O livro “Eliete – A vida normal”, de Dulce Maria Cardoso, está na lista de candidatos ao Prémio Femina, criado em 1904, em França, na categoria de melhor romance estrangeiro, publicado no país, divulgada na segunda-feira à noite.
“Eliete – A vida normal”, editado em Portugal em 2018 pela Tinta-da-China, é um dos 15 romances estrangeiros integrados na primeira lista de candidatos divulgada pela organização do Prémio Femina.
O romance de Dulce Maria Cardoso “Eliete – la vie normale” foi editado em França pelas Editions Chandeigne, com tradução de Elodie Dupeau.
Na segunda-feira à noite, além dos romances estrangeiros, foram também divulgados os primeiros 18 romances franceses da lista de candidatos deste ano ao Prémio Femina.
As próximas listas de candidatos serão divulgadas em outubro e os vencedores serão anunciados em 03 de novembro.
O Prémio Femina foi criado em 1904 por 22 colaboradores da revista feminina La Vie Heureuse e teve sempre um júri composto exclusivamente por mulheres, em protesto contra o júri do Prémio Goncourt, formado apenas por homens.
Em 1985, foi criado o Prémio Femina Étranger, que já distinguiu autores como Javier Marias, Antonio Muñoz Molina, Richard Ford, Sofi Oksanen, Ian McEwan, Julian Barnes e Joyce Carol Oates.
Em 1990, Vergílio Ferreira venceu o Prémio Femina Étranger com a tradução francesa de “Aparição”.
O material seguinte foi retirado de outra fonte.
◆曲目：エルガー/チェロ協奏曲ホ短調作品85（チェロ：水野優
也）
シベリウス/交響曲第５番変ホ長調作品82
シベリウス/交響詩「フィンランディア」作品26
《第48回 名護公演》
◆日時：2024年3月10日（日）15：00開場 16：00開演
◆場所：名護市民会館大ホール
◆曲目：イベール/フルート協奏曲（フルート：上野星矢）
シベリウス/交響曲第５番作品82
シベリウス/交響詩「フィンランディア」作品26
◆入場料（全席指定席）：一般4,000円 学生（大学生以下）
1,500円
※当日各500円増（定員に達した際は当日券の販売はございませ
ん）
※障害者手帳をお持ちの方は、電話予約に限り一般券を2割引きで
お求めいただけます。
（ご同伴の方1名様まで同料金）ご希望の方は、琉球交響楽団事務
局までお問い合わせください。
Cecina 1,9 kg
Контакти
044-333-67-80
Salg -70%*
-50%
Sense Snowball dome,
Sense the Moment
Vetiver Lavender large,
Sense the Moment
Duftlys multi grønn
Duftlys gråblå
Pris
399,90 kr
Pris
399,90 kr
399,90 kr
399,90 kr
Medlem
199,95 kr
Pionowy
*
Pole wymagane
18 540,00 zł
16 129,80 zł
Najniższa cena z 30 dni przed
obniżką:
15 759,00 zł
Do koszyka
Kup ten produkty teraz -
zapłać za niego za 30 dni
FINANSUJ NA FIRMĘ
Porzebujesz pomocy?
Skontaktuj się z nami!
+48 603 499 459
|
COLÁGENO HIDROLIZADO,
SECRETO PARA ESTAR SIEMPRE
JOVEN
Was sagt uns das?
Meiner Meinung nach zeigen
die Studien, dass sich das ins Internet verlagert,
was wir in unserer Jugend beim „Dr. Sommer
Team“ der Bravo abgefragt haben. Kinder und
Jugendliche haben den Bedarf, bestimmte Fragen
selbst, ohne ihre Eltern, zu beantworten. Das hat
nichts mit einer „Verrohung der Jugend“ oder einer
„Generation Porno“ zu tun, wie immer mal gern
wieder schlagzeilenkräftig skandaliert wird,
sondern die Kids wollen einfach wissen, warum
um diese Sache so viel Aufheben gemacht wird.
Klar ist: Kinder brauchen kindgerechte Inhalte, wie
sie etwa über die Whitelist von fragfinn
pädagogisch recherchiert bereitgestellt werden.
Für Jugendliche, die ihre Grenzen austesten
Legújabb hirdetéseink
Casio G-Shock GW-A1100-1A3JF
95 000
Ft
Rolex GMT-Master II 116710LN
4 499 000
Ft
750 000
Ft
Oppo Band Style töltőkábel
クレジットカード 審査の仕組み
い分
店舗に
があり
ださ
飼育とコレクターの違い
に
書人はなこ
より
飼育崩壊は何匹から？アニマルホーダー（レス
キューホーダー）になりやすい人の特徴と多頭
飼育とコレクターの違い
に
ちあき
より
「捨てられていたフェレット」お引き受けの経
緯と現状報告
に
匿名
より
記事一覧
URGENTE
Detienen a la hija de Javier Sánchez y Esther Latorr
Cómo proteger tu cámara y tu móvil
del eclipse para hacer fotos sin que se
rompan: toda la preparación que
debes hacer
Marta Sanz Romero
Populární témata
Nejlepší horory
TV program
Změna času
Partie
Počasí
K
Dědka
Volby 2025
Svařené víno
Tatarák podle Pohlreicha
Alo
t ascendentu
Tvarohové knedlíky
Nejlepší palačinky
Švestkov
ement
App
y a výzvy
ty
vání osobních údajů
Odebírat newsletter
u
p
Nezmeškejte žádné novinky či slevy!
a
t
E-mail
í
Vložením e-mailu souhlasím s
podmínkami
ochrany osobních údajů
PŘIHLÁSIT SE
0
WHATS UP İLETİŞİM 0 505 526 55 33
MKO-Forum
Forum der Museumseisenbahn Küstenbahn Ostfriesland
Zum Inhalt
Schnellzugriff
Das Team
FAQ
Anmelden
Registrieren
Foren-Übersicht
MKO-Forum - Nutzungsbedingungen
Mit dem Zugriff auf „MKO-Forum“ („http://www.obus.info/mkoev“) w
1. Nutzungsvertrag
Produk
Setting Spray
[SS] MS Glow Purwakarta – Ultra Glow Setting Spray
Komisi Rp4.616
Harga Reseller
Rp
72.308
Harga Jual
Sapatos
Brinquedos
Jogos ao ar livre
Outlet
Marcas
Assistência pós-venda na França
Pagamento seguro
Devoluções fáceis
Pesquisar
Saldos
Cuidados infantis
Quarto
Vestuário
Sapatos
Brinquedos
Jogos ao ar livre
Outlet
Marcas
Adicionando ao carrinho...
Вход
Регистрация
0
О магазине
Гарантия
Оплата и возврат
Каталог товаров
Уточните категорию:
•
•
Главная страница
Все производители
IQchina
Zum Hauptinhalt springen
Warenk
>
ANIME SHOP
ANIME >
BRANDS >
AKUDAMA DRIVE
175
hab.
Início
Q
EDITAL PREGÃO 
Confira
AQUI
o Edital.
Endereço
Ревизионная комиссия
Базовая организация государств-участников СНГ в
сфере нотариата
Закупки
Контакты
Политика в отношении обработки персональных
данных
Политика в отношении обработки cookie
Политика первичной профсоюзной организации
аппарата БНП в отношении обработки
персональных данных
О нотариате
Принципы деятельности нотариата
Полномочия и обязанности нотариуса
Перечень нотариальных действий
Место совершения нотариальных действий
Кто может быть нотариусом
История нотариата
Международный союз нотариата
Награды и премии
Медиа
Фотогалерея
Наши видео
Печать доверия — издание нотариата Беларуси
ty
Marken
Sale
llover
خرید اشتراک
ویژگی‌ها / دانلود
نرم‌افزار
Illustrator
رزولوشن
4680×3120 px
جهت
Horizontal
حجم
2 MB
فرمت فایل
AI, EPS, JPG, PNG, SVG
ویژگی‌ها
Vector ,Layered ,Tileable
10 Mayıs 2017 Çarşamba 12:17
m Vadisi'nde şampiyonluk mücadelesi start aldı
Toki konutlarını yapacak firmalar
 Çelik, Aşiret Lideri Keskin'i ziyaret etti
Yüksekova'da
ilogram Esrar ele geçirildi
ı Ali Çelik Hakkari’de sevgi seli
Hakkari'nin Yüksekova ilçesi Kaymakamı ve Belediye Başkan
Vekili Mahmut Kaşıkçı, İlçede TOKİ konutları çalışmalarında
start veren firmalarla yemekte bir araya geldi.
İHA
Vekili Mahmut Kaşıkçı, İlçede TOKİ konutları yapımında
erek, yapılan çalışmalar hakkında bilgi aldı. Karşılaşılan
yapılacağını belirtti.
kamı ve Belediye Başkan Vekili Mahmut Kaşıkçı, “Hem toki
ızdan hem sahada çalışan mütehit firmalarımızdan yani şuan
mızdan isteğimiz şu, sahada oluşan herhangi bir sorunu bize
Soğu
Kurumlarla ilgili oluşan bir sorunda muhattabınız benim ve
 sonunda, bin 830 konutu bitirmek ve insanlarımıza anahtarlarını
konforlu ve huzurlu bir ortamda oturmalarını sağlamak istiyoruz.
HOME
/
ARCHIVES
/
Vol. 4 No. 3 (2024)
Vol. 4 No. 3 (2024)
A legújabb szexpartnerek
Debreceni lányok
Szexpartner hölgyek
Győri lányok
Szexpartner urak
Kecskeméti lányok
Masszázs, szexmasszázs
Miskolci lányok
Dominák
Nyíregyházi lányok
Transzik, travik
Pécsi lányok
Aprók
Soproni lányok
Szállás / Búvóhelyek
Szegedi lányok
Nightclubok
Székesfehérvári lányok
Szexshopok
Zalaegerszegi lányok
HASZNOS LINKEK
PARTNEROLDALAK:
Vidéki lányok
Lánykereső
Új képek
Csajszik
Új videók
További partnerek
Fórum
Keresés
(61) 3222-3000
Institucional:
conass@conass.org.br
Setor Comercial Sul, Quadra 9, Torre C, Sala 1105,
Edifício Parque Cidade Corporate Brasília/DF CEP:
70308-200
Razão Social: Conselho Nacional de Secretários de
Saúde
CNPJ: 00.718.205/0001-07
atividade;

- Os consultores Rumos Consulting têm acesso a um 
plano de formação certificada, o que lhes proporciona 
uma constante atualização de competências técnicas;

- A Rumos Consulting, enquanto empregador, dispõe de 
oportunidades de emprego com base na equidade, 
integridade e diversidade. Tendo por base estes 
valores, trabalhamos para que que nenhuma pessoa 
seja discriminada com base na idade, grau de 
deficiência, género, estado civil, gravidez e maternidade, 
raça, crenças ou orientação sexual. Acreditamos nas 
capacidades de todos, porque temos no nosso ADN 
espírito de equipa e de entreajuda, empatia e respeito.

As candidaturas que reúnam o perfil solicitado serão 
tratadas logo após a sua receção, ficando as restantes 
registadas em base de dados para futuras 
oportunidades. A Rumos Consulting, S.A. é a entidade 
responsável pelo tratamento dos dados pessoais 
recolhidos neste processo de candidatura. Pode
“Eliete – A vida normal” centra-se numa mulher de meia idade, caracterizada pela mediania em tudo, casada e mãe de duas filhas, agente imobiliária, que se sente insatisfeita com a vida e com o casamento, e que, na procura de mudança – vontade desencadeada na sequência da hospitalização da avó, com sinais de Alzheimer – vira-se para as conquistas através da internet e das redes sociais, que no romance têm um papel central.
“A grande dificuldade destes tempos é fazer coincidir o eu digital com o eu real e ultrapassar o facto de nós estarmos sempre a ser avaliados”, disse a escritora em entrevista à agência Lusa, em 2018, aquando da edição de “Eliete – A vida normal”.
Um ‘like’ a mais ou a menos faz sempre mossa, “porque os ‘likes’ são agora as palmas de antigamente, é uma maneira de dizer ‘gosto de ti’, ‘estás bem’, e pressupõe sempre uma comparação com os outros, quem tem mais gostos e quem tem mais comentários”.
Esta é uma realidade que não pode ser ignorada, porque a “vida editada também é vida” e a grande dificuldade reside em conciliá-la com a vida real.
No romance, Eliete começa a ensaiar traições ao marido através da rede social Tinder, ideia através da qual a autora explora o dilema da traição e do adultério real e virtual.
O romance começa com uma referência a Salazar e termina com uma carta do ditador, que deixa em aberto o desenvolvimento do enredo no próximo volume.
A ideia desta personagem inusitada surgiu do questionamento de quem é esta geração pós 25 de Abril, e que país é este que ficou da revolução que deitou abaixo a ditadura.
A avó de Eliete e a sua demência desempenham na história também um papel fundamental, por um lado, por uma questão metafórica, porque ela tem mais ou menos a idade dos anos que advêm da Segunda Guerra Mundial, e simboliza a demência de que padece o “corpo social”, que, esquecido da guerra, rapidamente se deixou arrastar pelo fascismo.
Por outro lado, a situação clínica da avó reflete uma preocupação da autora com a incapacidade física e financeira das famílias para cuidarem dos idosos e da falta de respostas sociais para as situações de dependência em fim de vida: “Eu começo por não perceber porque nos querem prolongar tanto a vida, se depois não sabem o que fazer connosco”.